Einen Tag vor dem vierten Geburtstag des Sohnes
Familientragödie überschattet Teisendorf - „Unsere Nicki hat die Welt zu einer besseren gemacht“
Sie wollte am Nachmittag backen, als ihr schlecht wurde. Keine 24 Stunden später verliert sie ihr Leben: Völlig unerwartet ist die 38-jährige Nicki aus Teisendorf gestorben. Eine Tragödie, vor allem für ihren Lebensgefährten Florian Kronawitter und die beiden Kinder (vier und sechs Jahre alt). Jetzt spricht die beste Freundin über den plötzlichen Verlust, die langjährige Freundschaft und die Spendenkampagne. Für sie ist klar: „Nicki war eine treue und hilfsbereite Seele!“
Teisendorf - Immer wieder kommt Agnes Giesbrecht ins Stocken, als sie an die vergangenen Tage zurückdenkt. Alles ging so schnell, alles kam so plötzlich und unerwartet. „Die letzte Woche war sehr schwer. Ich musste das erstmal begreifen“, schildert die 36-Jährige. Es gab keine Vorzeichen, dass es so schnell und so akut passieren würde. Sie erinnert sich, dass sie mit ihrer besten Freundin kurz davor noch über den Todesfall eines jungen Menschen in der Nachbarschaft gesprochen hatte. „Und auf einmal hieß es zu mir: Nicki ist tot.“
Die 38-jährige Mutter brachte ihre sechsjährige Tochter und ihren dreijährigen Sohn an einem Freitagmorgen in den Kindergarten. Am Mittag holte sie die beiden wieder ab und wollte am Nachmittag etwas backen. Mehl und Butter standen schon bereit, als sie stark zu brechen begann. Nicki telefonierte mit ihrer Mutter und bat sie darum, auf die Kinder aufzupassen, bis Florian von der Arbeit kam.
Akute innere Erkrankung
„Es war nicht erkennbar, dass es etwas Ernstes ist. Sie dachten an einen Magen-Darm-Infekt oder ob sie vielleicht etwas Verdorbenes gegessen hatte“, berichtet Agnes. Doch es tritt das unerwartet Schlimmste ein: In der Nacht von Freitag auf Samstag stirbt ihre beste Freundin an einer akuten inneren Erkrankung. Besonders tragisch: Einen Tag später wollte Nicki den vierten Geburtstag ihres Sohnes feiern.

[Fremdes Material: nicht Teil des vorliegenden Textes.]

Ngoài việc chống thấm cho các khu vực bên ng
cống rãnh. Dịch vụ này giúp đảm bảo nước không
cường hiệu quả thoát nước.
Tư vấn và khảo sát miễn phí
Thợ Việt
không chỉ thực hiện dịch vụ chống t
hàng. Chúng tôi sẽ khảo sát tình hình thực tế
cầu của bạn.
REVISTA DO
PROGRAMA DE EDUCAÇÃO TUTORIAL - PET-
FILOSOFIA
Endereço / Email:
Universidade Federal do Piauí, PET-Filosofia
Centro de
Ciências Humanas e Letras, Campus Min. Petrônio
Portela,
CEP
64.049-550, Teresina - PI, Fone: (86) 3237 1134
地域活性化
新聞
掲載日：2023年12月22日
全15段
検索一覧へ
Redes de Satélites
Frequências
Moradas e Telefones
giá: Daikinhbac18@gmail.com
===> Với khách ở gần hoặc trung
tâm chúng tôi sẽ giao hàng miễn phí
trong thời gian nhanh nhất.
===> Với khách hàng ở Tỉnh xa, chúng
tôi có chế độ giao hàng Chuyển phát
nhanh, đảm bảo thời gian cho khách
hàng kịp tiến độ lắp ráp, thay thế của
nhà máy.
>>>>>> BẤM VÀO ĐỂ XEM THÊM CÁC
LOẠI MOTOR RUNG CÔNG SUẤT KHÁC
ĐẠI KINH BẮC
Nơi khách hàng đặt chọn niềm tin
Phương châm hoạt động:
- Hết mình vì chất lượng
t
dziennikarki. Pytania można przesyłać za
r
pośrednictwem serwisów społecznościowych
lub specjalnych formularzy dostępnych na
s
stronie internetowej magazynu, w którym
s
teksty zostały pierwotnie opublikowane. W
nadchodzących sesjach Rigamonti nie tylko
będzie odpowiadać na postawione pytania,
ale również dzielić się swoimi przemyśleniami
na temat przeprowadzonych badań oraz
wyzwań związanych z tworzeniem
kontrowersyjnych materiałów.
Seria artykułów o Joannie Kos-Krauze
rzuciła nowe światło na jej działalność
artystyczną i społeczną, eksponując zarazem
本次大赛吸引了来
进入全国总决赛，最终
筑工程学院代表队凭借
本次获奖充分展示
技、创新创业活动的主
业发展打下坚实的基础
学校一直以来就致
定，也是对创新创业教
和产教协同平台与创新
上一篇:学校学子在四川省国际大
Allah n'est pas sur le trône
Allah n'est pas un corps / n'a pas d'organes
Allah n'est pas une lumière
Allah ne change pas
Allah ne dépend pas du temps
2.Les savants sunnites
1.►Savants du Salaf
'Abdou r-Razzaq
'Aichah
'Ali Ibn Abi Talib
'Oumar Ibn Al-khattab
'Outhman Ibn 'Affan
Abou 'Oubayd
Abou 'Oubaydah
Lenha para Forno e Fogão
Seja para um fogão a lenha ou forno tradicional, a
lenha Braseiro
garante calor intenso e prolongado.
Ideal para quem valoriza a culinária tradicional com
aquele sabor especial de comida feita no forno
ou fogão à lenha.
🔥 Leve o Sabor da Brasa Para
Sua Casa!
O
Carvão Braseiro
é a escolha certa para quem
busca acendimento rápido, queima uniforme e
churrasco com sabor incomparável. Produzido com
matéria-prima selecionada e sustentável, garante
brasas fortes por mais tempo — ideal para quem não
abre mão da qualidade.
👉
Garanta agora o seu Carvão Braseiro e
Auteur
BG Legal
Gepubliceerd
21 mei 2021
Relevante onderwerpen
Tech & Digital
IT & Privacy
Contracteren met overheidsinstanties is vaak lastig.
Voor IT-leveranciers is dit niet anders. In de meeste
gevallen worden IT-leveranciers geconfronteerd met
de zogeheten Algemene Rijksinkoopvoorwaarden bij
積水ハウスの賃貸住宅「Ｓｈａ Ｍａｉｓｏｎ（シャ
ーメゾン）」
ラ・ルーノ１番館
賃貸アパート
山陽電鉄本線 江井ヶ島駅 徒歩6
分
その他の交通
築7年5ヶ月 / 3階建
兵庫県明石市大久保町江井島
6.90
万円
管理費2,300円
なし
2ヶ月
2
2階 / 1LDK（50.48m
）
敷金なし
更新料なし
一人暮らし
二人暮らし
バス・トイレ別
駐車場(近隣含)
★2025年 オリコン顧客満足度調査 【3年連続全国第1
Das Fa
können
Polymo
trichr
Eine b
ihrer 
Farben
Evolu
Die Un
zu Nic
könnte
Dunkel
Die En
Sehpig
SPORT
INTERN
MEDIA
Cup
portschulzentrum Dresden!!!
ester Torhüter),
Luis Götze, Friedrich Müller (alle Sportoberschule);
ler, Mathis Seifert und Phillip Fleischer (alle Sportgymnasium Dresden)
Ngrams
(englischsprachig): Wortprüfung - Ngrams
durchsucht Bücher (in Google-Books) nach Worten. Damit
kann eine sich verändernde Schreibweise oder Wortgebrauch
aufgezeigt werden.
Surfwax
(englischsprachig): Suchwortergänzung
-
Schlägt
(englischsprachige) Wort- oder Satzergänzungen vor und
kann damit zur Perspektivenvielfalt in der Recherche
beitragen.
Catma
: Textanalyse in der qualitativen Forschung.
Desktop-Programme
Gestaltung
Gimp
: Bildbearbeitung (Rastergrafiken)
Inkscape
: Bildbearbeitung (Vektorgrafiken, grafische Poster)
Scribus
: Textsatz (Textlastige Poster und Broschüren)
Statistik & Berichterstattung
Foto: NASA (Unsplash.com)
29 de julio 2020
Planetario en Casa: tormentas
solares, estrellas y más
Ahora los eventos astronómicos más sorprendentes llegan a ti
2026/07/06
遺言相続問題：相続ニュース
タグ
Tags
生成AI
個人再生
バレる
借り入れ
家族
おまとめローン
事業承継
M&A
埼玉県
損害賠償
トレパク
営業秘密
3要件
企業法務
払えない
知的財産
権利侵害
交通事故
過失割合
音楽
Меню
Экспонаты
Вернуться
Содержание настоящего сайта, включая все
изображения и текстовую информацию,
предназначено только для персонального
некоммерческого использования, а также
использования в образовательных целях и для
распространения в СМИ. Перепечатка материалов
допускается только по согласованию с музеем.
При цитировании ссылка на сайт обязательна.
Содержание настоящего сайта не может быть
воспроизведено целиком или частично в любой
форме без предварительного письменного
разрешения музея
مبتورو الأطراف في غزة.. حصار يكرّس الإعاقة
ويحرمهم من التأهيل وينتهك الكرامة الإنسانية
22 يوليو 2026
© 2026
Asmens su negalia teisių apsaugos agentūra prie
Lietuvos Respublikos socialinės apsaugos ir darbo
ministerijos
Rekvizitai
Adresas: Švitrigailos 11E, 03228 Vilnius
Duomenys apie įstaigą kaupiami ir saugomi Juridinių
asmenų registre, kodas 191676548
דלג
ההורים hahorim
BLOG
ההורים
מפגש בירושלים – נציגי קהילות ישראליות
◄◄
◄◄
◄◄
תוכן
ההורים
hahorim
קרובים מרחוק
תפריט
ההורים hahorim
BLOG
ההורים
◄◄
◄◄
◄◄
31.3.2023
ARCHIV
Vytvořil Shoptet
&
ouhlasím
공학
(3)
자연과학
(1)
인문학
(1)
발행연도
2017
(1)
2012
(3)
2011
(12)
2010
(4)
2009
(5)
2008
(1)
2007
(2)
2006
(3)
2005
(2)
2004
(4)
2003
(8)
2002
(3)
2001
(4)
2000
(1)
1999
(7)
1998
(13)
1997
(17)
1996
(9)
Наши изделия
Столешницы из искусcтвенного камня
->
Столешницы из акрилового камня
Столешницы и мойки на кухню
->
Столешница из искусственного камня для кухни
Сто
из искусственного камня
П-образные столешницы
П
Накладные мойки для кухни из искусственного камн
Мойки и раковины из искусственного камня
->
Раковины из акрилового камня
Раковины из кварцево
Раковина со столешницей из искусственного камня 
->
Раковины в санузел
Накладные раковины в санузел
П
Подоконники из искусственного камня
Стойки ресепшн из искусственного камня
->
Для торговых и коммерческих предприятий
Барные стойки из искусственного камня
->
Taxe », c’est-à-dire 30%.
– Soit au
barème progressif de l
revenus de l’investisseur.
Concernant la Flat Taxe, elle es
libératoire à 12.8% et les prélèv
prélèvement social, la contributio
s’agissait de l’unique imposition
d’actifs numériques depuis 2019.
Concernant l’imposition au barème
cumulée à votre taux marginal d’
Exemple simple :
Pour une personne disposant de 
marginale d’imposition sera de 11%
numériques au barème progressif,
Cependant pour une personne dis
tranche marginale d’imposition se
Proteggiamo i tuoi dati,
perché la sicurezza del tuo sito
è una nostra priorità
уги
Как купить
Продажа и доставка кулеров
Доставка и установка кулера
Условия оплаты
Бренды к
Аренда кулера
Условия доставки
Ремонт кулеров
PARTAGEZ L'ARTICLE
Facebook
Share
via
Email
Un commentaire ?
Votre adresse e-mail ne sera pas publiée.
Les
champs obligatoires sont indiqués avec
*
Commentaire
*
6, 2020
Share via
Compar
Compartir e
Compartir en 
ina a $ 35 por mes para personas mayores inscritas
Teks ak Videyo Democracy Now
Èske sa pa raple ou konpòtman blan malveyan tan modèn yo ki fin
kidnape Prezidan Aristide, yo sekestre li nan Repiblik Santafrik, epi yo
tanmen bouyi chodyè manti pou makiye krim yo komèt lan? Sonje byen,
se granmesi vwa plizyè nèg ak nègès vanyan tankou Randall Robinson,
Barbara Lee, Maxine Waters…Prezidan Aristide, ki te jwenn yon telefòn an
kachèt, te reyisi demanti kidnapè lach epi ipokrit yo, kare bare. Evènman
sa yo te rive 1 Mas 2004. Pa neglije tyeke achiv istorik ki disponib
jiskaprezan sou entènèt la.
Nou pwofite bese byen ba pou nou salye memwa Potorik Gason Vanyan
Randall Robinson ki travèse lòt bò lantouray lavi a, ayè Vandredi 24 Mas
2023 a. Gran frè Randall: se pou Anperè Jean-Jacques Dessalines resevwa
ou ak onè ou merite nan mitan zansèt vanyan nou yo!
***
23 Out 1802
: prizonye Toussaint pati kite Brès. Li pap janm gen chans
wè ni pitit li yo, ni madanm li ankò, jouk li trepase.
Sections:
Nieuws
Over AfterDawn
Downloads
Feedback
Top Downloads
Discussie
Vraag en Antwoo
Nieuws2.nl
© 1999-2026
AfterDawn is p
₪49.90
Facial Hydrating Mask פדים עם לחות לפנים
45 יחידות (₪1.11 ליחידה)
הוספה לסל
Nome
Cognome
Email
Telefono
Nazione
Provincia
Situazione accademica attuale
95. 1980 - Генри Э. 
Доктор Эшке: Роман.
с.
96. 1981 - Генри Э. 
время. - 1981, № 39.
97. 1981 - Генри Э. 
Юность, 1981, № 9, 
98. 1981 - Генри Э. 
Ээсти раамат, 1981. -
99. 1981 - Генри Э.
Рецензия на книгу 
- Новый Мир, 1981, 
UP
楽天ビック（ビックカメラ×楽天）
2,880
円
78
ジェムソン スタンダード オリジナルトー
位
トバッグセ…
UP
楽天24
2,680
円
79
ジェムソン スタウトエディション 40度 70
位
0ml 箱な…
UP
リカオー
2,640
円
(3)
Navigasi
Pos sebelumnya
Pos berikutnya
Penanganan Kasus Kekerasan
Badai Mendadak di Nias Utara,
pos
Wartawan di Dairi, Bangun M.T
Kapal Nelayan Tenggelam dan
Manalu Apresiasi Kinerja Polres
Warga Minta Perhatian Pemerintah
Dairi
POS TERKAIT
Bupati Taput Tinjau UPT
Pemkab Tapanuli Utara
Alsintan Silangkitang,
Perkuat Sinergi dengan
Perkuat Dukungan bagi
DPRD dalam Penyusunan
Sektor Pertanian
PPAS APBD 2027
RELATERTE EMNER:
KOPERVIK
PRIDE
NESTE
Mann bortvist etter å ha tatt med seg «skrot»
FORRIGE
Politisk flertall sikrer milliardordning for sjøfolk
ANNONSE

Zu diesem Zeitpunkt befindet sich Agnes mit einer anderen Freundin auf einem Wochenendausflug. „Ich wurde angerufen und konnte es nicht glauben. Als ich die Mutter von ihr erreicht habe und sie mir den Verlust bestätigte, konnte ich es nicht fassen. So ging es uns allen: Das ist alles noch so unwirklich und schwer zu begreifen“, erklärt sie.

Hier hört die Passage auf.